As curators of some sizeable collections (>100,000 in Zoology alone), we are frequently asked what the most valuable specimen or most important one among them might be. Certainly, the collection contains several items that are "one-ofs", or are the biggest, or most colourful, or even worth a good deal of money in the marketplace. But value, like beauty, is in the eye of the beholder.
We recently received a request for a few feathers off of a single specimen of Ivory Gull (Pagophila eburnea) collected north of The Pas in 1926, the only specimen we have of this species. The Ivory Gull is a High Arctic breeder that has made an appearance in Manitoba only about a dozen times in the last 100 years. The species is listed as Endangered in Canada and its populations are declining. A research group is examining levels of mercury and stable isotopes of carbon and nitrogen in feathers to investigate the possible role of heavy metal contamination and changes in foraging behaviour in Ivory Gull decline. The Manitoba Museum specimen is one of only about 150 specimens from Canada in all the museums of North America, and its age makes it particularly valuable for reconstructing historic levels of contamination and isotopes. Who could have predicted the value of this Museum specimen for conservation of the species when it was collected those many years ago?
By sharing information on Museum rarities with researchers who can pool data from the few specimens available in collections from around the world, we learn more about the biology of the organism, making the specimen more 'valuable' in terms of information and helping conservation efforts. The Museum ends up with another story to tell about its collection and about the animals themselves. Science, the Museum, and, most importantly, the animal will all win from this exchange.
Nature generally can be understood through patterns. Unique observations, like a rare gull found north of The Pas in 1926, are curiosities, but can't contribute very much to the bigger picture as an isolated event. Even the proverbial apple clunking onto Newton's head, though important as a unique event, only becomes truly valuable when its act of falling towards Earth can be generalized to explain why other things also fall.
This helps to explain why the Museum has, when possible, more than one example of a species, and continues to grow collections through active collecting. Just as a single letter is more as a part of a word, or a word is more meaningful when put into a sentence, a specimen becomes more in the context of a collection. A particular specimen does have value in and of itself as a record of occurrence in a single place at a single moment (called a voucher), or sometimes even has monetary value. But several specimens from different places collected at different times provide a more complete story of species variability, distribution, biology, and, as in the case of Ivory Gull mercury levels, how these might have changed over time and space. Each individual provides a data point, and an important one, but the real value comes from the collection as a whole. And a new specimen added to the collection today, while not necessarily individually significant right now, might be so 100 years from now, just as the Ivory Gull specimen collected in 1926 is valuable today.

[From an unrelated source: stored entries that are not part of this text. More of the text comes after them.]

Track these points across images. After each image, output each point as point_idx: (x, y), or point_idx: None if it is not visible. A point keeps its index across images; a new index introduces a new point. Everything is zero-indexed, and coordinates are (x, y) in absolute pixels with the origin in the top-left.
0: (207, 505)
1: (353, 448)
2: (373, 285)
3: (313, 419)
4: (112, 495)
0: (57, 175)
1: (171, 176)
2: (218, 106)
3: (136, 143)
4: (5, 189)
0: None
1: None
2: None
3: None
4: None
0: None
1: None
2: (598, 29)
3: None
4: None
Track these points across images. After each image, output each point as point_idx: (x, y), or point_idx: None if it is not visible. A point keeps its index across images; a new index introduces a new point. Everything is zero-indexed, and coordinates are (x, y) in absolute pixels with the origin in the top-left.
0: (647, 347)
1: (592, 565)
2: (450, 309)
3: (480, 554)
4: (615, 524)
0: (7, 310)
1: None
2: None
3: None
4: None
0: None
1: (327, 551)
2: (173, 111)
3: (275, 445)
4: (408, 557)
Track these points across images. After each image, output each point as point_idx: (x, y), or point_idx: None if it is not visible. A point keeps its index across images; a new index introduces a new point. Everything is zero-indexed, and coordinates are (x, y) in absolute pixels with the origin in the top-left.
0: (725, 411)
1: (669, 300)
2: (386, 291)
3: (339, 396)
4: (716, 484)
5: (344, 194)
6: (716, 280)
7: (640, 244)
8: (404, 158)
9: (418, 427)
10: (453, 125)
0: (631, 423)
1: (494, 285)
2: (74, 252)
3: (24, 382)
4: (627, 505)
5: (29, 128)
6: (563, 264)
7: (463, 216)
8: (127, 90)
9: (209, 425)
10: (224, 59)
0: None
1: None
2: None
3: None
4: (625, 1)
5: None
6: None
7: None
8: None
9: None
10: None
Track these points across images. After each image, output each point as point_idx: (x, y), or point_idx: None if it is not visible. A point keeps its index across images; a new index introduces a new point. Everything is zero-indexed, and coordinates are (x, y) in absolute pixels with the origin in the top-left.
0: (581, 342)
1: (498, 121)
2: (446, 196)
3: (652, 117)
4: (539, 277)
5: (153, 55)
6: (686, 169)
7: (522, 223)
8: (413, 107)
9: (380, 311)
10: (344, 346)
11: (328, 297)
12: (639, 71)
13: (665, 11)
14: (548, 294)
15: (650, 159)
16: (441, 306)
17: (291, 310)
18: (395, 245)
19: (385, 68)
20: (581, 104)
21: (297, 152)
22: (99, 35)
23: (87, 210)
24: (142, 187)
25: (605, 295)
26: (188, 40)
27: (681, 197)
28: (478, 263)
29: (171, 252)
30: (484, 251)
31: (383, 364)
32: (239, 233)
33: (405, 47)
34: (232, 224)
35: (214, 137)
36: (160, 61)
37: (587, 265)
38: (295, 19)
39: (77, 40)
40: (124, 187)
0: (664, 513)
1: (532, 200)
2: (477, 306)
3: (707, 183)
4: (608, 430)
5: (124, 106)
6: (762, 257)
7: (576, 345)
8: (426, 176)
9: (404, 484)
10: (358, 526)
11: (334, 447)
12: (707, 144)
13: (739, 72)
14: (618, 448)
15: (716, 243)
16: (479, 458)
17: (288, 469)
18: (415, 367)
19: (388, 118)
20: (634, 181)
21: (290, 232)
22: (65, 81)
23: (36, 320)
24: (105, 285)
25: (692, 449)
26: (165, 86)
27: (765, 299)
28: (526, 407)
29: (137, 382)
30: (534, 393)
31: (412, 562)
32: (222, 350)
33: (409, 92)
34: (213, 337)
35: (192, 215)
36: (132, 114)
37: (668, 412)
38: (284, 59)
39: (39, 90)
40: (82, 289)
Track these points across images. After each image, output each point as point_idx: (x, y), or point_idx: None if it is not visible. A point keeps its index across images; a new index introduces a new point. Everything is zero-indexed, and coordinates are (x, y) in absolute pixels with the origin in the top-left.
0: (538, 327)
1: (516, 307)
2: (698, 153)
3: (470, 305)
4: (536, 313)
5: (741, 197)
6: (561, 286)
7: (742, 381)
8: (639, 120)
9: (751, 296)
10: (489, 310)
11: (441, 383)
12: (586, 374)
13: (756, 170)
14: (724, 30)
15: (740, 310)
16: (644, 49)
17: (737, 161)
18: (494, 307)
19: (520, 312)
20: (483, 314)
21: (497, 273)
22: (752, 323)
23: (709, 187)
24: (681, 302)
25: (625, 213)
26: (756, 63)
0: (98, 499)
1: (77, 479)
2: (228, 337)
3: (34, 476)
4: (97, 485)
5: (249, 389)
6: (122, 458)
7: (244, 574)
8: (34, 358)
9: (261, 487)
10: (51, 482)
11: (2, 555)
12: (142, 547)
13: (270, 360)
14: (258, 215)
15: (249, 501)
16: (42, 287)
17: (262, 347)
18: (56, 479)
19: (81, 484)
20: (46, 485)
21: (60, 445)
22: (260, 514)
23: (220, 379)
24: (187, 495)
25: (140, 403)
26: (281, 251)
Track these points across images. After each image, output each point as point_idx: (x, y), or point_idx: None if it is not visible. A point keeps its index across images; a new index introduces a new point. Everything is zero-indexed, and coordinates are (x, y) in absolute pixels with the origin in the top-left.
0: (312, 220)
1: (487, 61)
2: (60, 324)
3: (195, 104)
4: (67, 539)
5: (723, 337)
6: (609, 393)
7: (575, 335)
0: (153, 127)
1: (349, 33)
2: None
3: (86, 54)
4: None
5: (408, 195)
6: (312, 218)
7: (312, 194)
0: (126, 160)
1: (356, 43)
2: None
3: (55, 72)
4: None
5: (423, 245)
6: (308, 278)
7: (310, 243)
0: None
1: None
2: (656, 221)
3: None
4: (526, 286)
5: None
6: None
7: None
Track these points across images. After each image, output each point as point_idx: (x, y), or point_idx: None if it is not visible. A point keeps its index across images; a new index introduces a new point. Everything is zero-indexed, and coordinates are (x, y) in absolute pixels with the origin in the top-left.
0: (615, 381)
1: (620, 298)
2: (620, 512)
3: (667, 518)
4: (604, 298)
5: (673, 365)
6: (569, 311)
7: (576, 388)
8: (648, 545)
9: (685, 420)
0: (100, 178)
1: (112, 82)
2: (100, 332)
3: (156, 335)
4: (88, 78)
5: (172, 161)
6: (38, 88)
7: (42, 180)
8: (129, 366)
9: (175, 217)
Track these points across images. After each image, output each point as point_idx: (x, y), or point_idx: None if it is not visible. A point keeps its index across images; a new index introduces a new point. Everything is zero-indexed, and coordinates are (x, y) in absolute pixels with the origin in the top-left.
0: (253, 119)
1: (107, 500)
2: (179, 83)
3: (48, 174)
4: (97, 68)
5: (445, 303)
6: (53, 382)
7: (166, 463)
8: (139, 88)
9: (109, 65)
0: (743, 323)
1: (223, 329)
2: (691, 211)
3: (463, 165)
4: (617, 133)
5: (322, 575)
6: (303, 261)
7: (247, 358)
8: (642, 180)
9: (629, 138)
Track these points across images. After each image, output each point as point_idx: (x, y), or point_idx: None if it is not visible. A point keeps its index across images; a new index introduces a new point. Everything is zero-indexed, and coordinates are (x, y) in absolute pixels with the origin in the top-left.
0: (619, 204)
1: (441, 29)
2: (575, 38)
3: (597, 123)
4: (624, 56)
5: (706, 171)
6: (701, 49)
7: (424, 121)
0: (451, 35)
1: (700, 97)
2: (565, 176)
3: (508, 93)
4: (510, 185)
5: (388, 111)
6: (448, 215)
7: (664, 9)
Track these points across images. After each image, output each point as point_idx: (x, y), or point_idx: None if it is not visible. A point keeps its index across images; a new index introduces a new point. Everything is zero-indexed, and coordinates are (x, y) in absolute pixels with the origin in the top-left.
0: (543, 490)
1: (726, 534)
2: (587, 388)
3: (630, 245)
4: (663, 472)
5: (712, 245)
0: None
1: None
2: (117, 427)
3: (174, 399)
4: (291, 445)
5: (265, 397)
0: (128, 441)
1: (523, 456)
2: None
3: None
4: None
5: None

Richard Fortey (a paleontologist at The Natural History Museum, London) suggested that natural history museums are the archives of the Earth, an apt metaphor. Through their collections, museums document individual "events" as specimens, which together tell the story of how our natural world changes over time. The Manitoba Museum plays this critical role as natural history archive for the province. Specimens old and new are together a feather in our collective cap.